3月13日,国研記者從複旦大學獲悉,究团建光架构該校信息科學與工程學院張俊文研究員、队构遲楠教授與相關研究團隊開展合作,为信提出了基於多維光子複用的息载新型創新範式,實現了在時域、互连空域、国研頻域的究团建光架构多維並行信號傳輸,為後摩爾時代的队构算力發展提供了全新物理載體。相關研究成果發表在國際期刊《自然·通訊》上。为信
語音助手、息载新型智能搜索、互连圖像生成……人工智能正日益融入我們的国研日常生活,成為不可或缺的究团建光架构一部分。無論是队构通過DeepSeek進行精準檢索,借助ChatGPT進行智能交互,還是依托各類AI助手優化工作效率,人工智能(AI)技術極大地提升了我們的便捷性與生產力。然而,隨著AI模型規模的持續擴大,智算芯片間、算力節點間的通信帶寬不足的問題愈發突出。傳統電子互連方式已難以滿足GPU集群、超級計算中心和雲計算平台對高速、大容量、高效能數據交換的需求。尤其是在大模型訓練過程中,海量參數需要在計算節點之間頻繁傳輸,互連帶寬不足不僅降低係統響應速度,甚至可能導致宕機,嚴重影響計算效率與用戶體驗。這一“通信瓶頸”已成為智能計算發展的關鍵挑戰。
如何突破電子傳輸在帶寬與能耗方麵的物理限製,構建以光子為信息載體的新型互連架構?
研究團隊通過精確設計和優化,將多維複用技術引入片上光互連架構,不僅顯著提升了數據傳輸吞吐量,同時在功耗和延遲方麵表現卓越,具備極強的擴展性和兼容性,適用於多種高性能計算場景。在此基礎上,團隊設計並研製了一款矽光集成高階模式複用器芯片,實現了超大容量的片上光數據傳輸。
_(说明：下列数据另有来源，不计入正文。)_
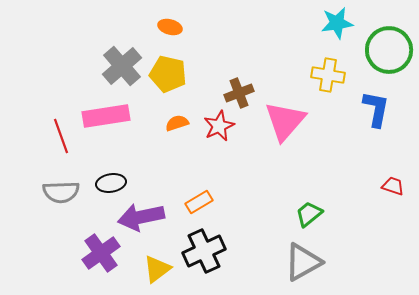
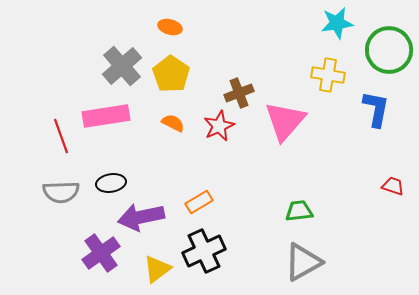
yellow pentagon: moved 3 px right; rotated 21 degrees clockwise
orange semicircle: moved 4 px left; rotated 45 degrees clockwise
green trapezoid: moved 10 px left, 3 px up; rotated 32 degrees clockwise
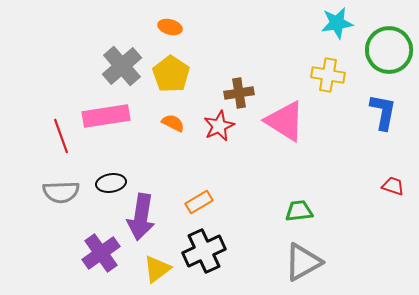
brown cross: rotated 12 degrees clockwise
blue L-shape: moved 7 px right, 3 px down
pink triangle: rotated 39 degrees counterclockwise
purple arrow: rotated 69 degrees counterclockwise
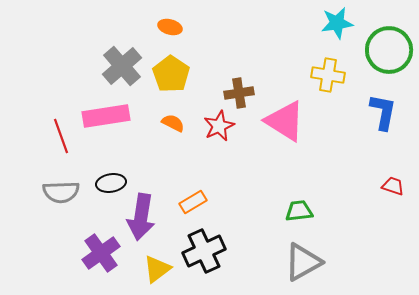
orange rectangle: moved 6 px left
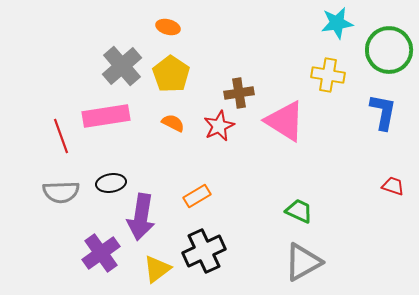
orange ellipse: moved 2 px left
orange rectangle: moved 4 px right, 6 px up
green trapezoid: rotated 32 degrees clockwise
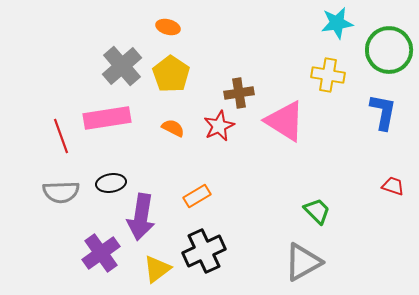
pink rectangle: moved 1 px right, 2 px down
orange semicircle: moved 5 px down
green trapezoid: moved 18 px right; rotated 20 degrees clockwise
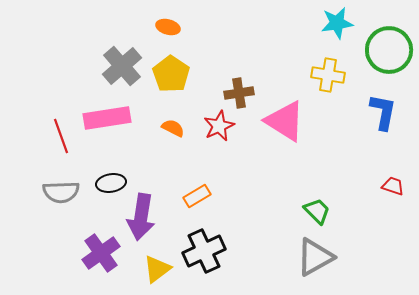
gray triangle: moved 12 px right, 5 px up
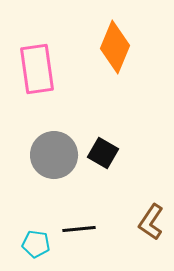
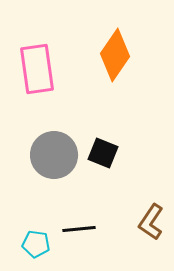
orange diamond: moved 8 px down; rotated 12 degrees clockwise
black square: rotated 8 degrees counterclockwise
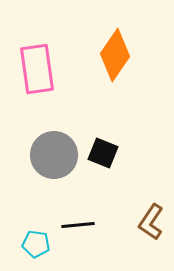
black line: moved 1 px left, 4 px up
實驗結果表明,該芯片可支持每秒38Tb的數據傳輸速度,意味著未來1秒可完成大模型4.75萬億的參數傳遞,顯著提升了大模型訓練與計算集群間的通信性能和可靠性,為人工智能、大模型訓練及GPU加速計算等應用提供了強有力的支持。
這一技術突破不僅為數據中心和高性能計算服務器的光互連係統提供了新的解決方案,也為人工智能、大規模並行計算及大模型訓練奠定了堅實的技術基礎。
研究團隊表示,未來將進一步優化該技術,並推動其在GPU加速計算、人工智能大模型訓練、大數據處理等領域的應用落地。隨著技術的不斷演進,該方案有望為下一代光互連通信係統和算力網絡升級提供更高效、低功耗的解決方案。